伝えること#写真集制作

「人は結局、何かを伝えるために生きていると思う」と、ある人は繰り返し言った。

「伝えることが全て無くなれば、自然に死ぬんじゃないか」とも。

その人の言葉がすべての人に当てはまるかどうかわからにけれど、伝えることは人にとって欠かかすことができない部分だろうとは思う。

弁造さんも伝えようとする人だった。

そもそも自給自足農園は、高度経済成長で変わっていく日本の暮らしがいつか煮詰まって立ち行かなくなったときに、新しい生活を作る知恵として残しておきたいと作りはじめたものだった。

目の前にいる誰かではなく、いつかそれを必要とする誰かに対して、何十年にも渡って、綿密に計画し、工夫を繰り返しながら作られてきた弁造さんの農園は、生きるための糧を生むためだけに止まらず、喜びや豊かさも生むものでもあった。弁造さんが伝えようとしたのは、暮らしをいかに豊かに作るかという方法論であったと思う。

僕は弁造さんに会うたびに、弁造さんが行ってきた農園づくりについて本を一冊かけるほど聞いた。しかし、僕は自分で農園を作ることも作る予定もない。僕に農園のすべてを伝えようとした弁造さんを思うたび、そのことが申し訳ないような気分になるけれど、僕が伝えたいことは、弁造さんの農園ではなく、弁造さんの人生であり、生きることの質感だ。

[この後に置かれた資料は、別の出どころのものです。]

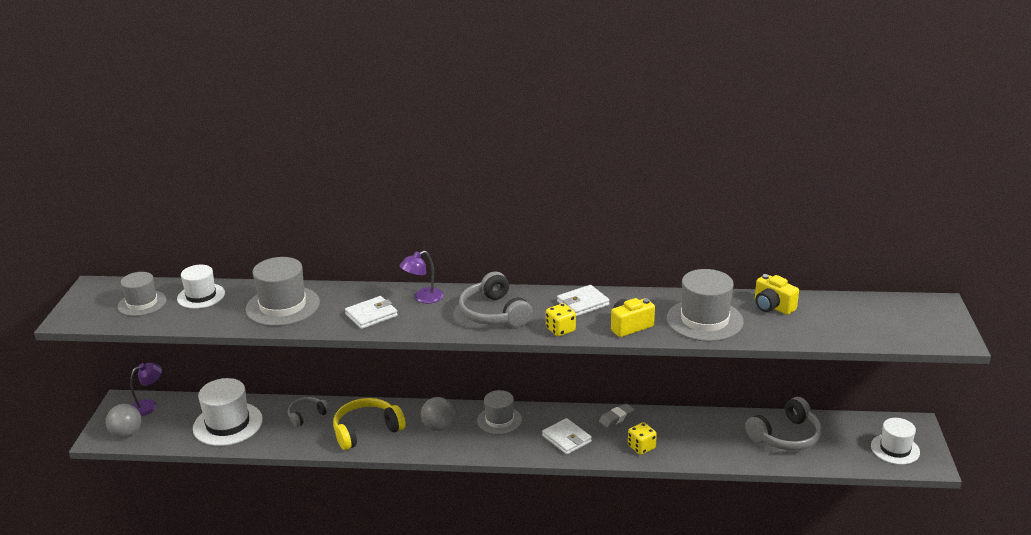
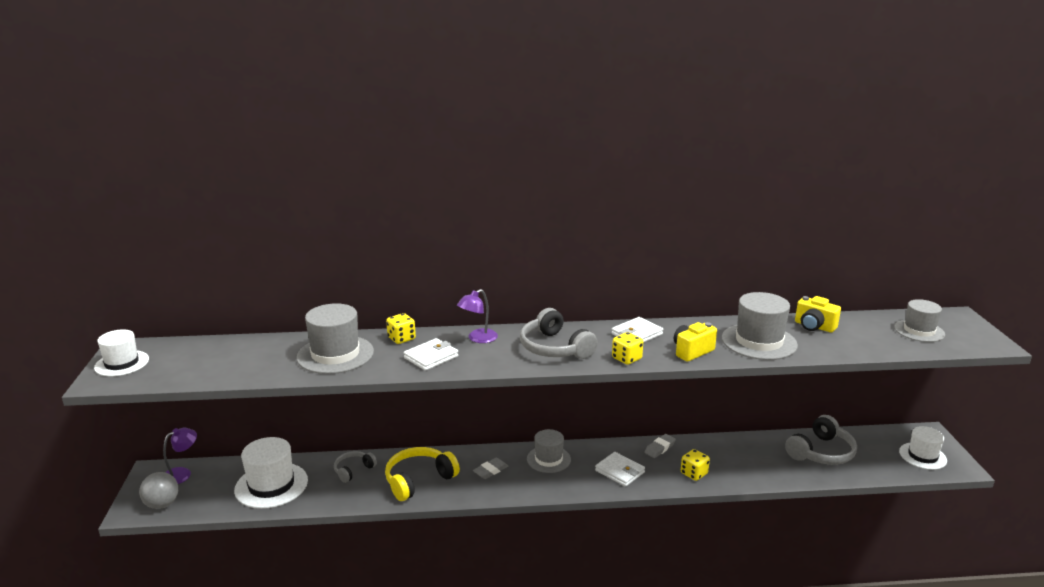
camera: 10 degrees left, 5 degrees down
grey hat [118,272,167,316] -> grey hat moved to [894,299,945,342]
white hat [177,265,225,309] -> white hat moved to [94,330,149,376]
grey ball [421,397,455,431] -> grey eraser [473,458,508,479]
none -> yellow dice [386,313,416,344]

僕がもし弁造さんから伝え習ったものがあるとしたら、弁造さんを撮り続けた写真を目の前にいる誰かではなく、それをいつか必要してくれる会ったこともない誰かに届けたいと写真を編んでいることだ。

弁造さんがあの美しい庭を見知らぬ誰かのために作り続けたように、弁造さんの写真集も、それを必要とする誰かの手に届くとしたらそれほど幸せなことはと思う。